By Danica Hansen and Ruth Majola
Public outrage was sparked after the fatal accident near Dalton that claimed the lives of five young learners as well as a taxi driver assistant earlier in August.
According to reports, two taxi drivers were allegedly playing a game of ‘chicken’ when the collision took place along R614 Mount Elias Road. There are also claims that the drivers were under the influence of alcohol. Taxi commuter, Sthembile Mondlane (28) said: “Drivers who gamble with people’s lives don’t deserve to carry passengers. it sounds like a stupid game to me,” she said.
Mondlane added that drivers sometimes race with passengers inside. “They don’t realise the dangers they put the passengers in.” Another commuter, Zethembe Mkhize (40) said, “He knows about racing game especially in the inner city taxis when they rush to get passengers but do not approve of the game because it is dangerous. I don’t know about this other game and I wouldn’t recommend it,” he said.
The game, ‘chicken’, was unheard of for local taxi drivers. Smiso Nkwanyana, (32) said that he has never heard of the game. “It sounds very dangerous to me. I wouldn’t put my passengers in a situation like that even if it was a bet,” he said.
Some taxi conductors had heard of the game but saw it as an urban legend, not a reality. He said that he had heard of the game but didn’t think people were actually doing. “It is so crazy to put people’s lives at risk like that. Taxi drivers are considered to be reckless but that is taking it too far-not with the passengers, that is just wrong,” said taxi conductor, Themba Jali (25).
From community members to political bodies, outrage at the incident was unanimous and the taxi carnage in Dalton was pinpointed as one of many accidents involving taxis. “There is seldom a week that goes by without further loss of life on our roads, in particular when it comes to public transport. The DA expects the MEC to take these steps as a matter of urgency in an effort to stop this carnage,” said Rafeek Shah, MPL DA KZN Spokesperson on Transport.
While outrage was expressed on the streets, authorities claimed that the taxis in question were not registered. “The taxi that crashed in Dalton did not belong to any registered organisation, the challenge is when the community hires taxis without going through the authorities. Passengers have the right to ask the driver to show them their papers and the community has a responsibility to consult the local taxi authority when hiring a taxi.
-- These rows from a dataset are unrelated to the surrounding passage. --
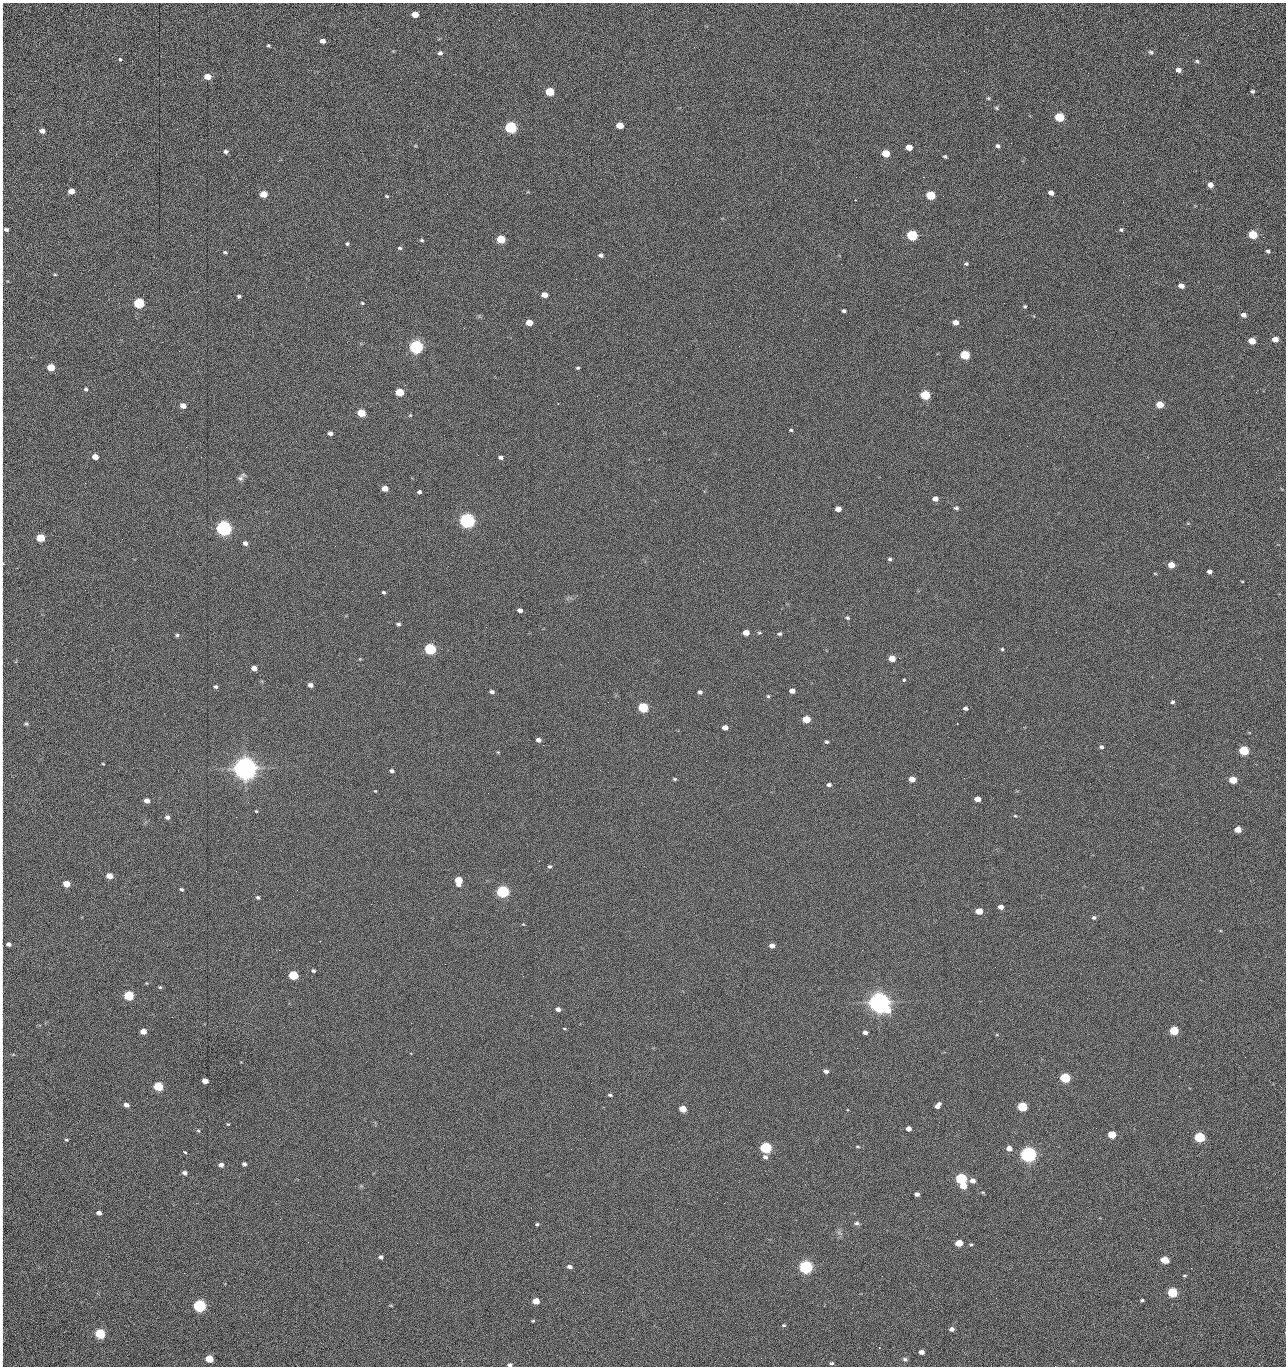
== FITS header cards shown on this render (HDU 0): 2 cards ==
NAXIS1  =                 1284 /fastest changing axis
NAXIS2  =                 1364 /next to fastest changing axis

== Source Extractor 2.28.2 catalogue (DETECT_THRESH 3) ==
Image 1284 x 1364 px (HDU 0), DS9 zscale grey, 1 PNG px = 1 image px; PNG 1288 x 1368 px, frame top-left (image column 1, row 1364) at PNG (2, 3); no overlay
Background 148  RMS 15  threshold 44.7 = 3 sigma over >= 5 px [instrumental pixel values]
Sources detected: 274; all 274 listed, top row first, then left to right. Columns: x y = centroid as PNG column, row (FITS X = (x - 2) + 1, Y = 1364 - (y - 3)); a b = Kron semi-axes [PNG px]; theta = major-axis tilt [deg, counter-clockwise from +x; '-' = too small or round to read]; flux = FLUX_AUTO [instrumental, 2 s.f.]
Day commuters can avoid illegal taxis by going to a taxi rank to catch a taxi,” said Jeffrey Ngobese Provincial training officer from the South African National Taxi Council (SANTACO).
Community members can call the Provincial taxi office on 033 8978 760 to report problems or seek advice. “The law must take its course, these accidents were caused by the negligence of the drivers and the taxi association offers their condolences to the families of those who lost their lives,” said Vusi Vivian Cele, chairman of the Escort Taxi Association.
By taking a stand against unfit taxi drivers, the community and the authorities can put a stop to accidents of this nature.